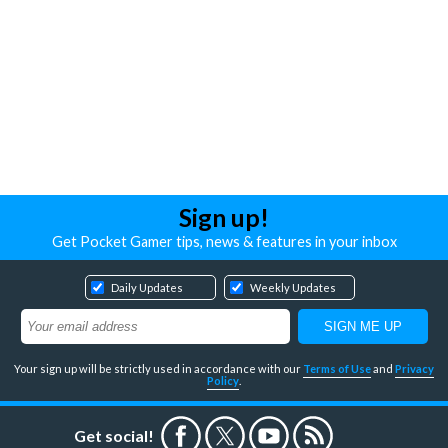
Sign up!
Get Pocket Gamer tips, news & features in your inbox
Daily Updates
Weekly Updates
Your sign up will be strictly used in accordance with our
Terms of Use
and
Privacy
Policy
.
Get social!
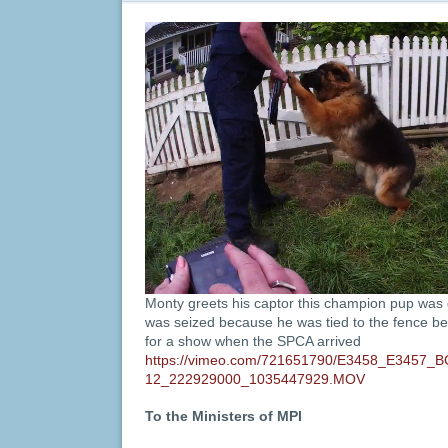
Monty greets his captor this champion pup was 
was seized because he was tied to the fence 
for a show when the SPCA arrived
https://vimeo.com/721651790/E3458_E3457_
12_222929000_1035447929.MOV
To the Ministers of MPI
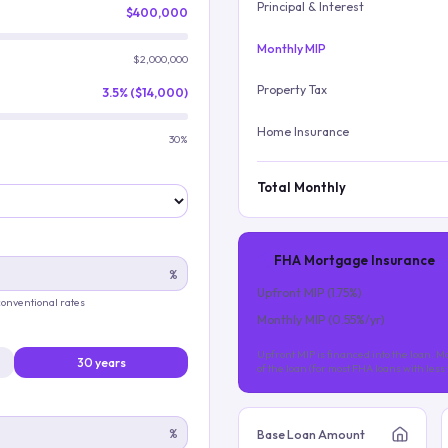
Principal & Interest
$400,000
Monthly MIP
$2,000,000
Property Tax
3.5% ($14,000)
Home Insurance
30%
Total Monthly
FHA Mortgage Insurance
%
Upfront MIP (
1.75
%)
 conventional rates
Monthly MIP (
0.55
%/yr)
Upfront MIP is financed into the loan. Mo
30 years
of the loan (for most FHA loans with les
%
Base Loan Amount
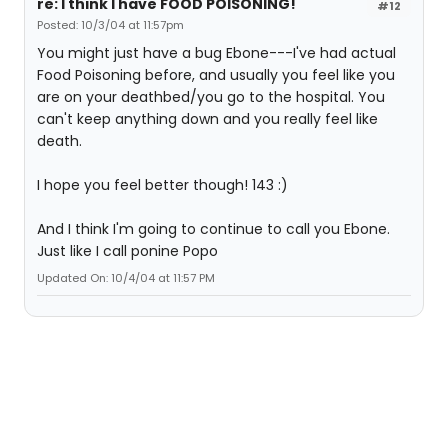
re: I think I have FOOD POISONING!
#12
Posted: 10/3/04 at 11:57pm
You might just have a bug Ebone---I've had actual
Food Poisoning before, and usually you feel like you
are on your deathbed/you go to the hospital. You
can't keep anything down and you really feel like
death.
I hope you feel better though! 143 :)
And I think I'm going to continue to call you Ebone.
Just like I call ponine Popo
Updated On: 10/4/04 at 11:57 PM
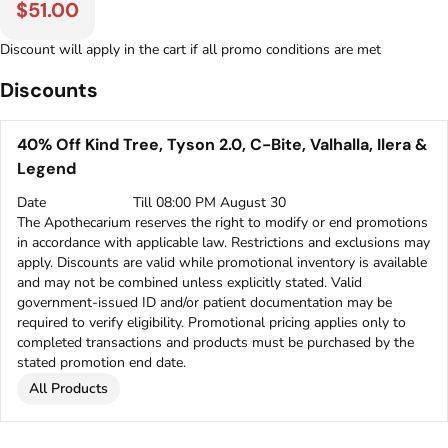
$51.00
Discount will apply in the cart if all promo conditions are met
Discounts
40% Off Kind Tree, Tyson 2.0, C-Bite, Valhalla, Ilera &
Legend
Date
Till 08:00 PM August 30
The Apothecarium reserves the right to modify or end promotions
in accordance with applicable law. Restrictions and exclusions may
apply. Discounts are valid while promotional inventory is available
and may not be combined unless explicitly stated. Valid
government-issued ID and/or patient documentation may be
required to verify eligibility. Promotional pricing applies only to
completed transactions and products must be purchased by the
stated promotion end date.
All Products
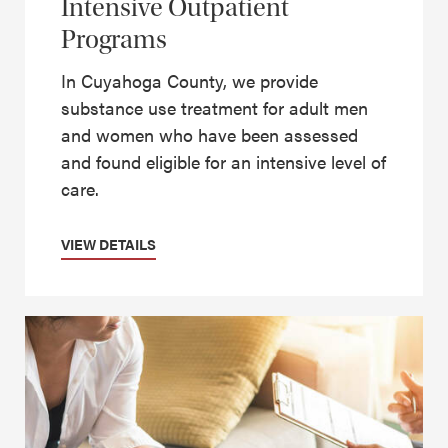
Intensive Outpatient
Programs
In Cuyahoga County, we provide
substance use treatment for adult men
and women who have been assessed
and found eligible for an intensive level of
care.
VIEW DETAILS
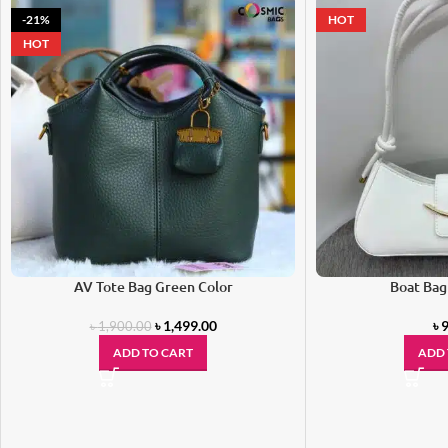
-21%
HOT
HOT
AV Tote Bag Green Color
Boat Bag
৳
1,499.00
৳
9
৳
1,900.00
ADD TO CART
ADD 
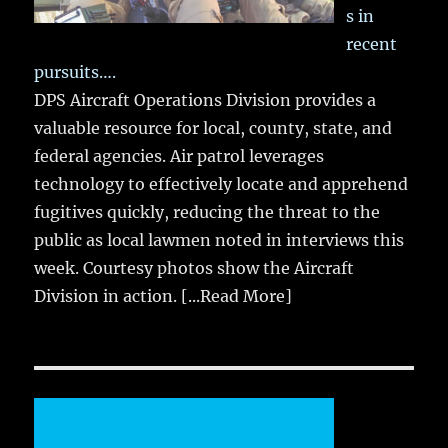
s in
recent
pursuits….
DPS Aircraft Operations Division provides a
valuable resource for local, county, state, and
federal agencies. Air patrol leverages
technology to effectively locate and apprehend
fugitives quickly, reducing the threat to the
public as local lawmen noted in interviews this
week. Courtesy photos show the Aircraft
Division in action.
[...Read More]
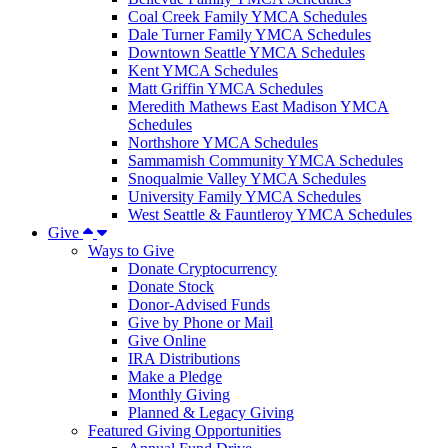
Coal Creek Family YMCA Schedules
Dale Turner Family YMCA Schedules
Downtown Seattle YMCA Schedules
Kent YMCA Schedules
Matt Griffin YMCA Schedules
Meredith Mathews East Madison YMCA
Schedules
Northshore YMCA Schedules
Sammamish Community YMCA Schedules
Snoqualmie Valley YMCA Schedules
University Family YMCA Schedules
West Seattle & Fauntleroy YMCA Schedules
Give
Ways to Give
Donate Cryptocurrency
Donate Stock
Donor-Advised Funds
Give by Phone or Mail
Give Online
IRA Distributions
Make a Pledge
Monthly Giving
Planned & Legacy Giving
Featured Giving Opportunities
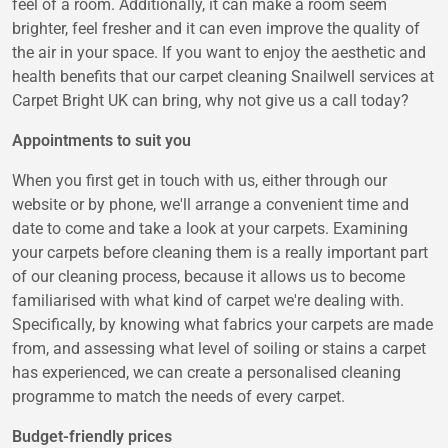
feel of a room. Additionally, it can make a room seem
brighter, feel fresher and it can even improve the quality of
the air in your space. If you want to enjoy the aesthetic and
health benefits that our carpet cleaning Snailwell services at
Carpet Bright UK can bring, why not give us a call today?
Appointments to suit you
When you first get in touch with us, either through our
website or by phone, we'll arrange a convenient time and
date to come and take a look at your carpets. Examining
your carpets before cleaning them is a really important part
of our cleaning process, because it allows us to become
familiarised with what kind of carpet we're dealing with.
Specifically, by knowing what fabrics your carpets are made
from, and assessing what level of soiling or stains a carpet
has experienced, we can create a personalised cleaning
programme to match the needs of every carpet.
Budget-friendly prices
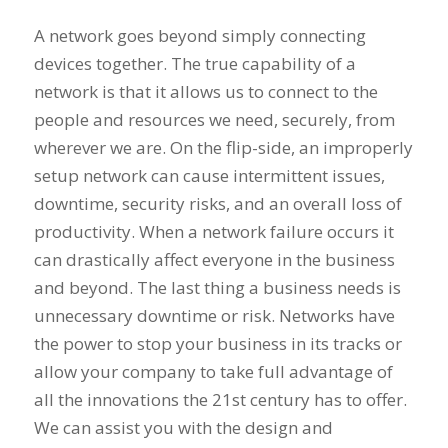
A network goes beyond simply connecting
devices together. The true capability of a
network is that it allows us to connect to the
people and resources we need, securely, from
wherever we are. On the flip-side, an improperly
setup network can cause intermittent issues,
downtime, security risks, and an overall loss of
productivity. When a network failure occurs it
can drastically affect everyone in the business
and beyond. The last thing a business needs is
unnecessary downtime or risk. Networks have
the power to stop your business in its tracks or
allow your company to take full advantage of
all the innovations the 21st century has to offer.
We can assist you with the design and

AIM OF THE EXERCISE: Count the lines in the items above that contain the word "cleaning", and give only that number.

ANSWER BELOW: 4